"Someone could come back and say, 'but bariatric surgery improved my life; I was less likely to have a heart attack.' Some studies have shown those kinds of things," Weiner says. But this study didn't address those issues.
"We didn't measure the quality side of the equation," he says. All they looked at was whether the $29,000 cost of the surgery (in 2005 dollars) was made up in lower costs during the ensuing six years. "It does not suggest that the cost for that surgery is made up in savings after the surgery." The cost of the index bariatric procedure was not included in the calculations.
The study's examination of cost data, Weiner says, indicates that patients in the surgical group did lose weight, and did get healthier. But in time, they put weight back on, and costs "may creep back up over time."
Bariatric surgery is performed in about 200,000 patients a year, ostensibly to improve quality of life and reduce risk of heart and metabolic disease.
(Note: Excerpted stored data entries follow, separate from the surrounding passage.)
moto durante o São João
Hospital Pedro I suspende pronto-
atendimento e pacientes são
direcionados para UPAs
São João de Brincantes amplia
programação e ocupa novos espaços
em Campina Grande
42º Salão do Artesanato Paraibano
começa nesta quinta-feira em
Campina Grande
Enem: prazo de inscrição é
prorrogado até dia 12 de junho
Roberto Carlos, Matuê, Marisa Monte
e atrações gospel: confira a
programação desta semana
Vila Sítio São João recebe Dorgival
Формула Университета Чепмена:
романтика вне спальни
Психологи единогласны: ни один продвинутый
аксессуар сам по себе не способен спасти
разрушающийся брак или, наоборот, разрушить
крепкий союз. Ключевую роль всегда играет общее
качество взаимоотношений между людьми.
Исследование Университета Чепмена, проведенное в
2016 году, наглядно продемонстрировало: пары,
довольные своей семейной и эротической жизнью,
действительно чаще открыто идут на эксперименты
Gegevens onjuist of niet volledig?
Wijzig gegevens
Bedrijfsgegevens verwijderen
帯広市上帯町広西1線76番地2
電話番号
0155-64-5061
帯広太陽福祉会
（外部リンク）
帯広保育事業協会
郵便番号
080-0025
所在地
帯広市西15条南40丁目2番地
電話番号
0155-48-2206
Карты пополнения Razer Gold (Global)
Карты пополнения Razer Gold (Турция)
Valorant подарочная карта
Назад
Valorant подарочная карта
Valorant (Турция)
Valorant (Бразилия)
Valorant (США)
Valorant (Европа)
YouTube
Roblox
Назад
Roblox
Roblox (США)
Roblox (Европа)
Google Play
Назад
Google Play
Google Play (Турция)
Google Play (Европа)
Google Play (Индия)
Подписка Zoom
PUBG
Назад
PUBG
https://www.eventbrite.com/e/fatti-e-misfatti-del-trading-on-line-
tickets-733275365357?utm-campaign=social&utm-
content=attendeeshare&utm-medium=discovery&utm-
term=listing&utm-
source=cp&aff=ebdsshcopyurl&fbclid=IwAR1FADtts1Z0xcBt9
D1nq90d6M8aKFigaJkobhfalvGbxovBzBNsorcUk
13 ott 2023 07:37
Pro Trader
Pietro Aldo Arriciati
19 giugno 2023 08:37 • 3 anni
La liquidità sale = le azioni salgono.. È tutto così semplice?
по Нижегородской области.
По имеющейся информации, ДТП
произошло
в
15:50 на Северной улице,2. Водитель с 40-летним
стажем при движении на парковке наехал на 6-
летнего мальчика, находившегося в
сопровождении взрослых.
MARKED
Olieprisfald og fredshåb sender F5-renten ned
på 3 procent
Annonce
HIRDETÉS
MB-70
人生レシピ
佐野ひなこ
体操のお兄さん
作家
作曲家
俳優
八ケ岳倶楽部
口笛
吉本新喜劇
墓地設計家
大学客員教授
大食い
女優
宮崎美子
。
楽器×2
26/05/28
An estimated $168 billion, or 15.5% of the nation's healthcare expenditures, are spent annually to treat obesity and its associated comorbidities.
Weiner says that knowing the surgery doesn't lower healthcare costs can be useful for organizations, public or private payers, or health systems that develop guidelines for providing bariatric surgery. "I don't think it will really impact any doctor or patient for their immediate decision on whether or not they should get surgery. But it does add to our knowledge base of the long-term trade-off of a major medical procedure."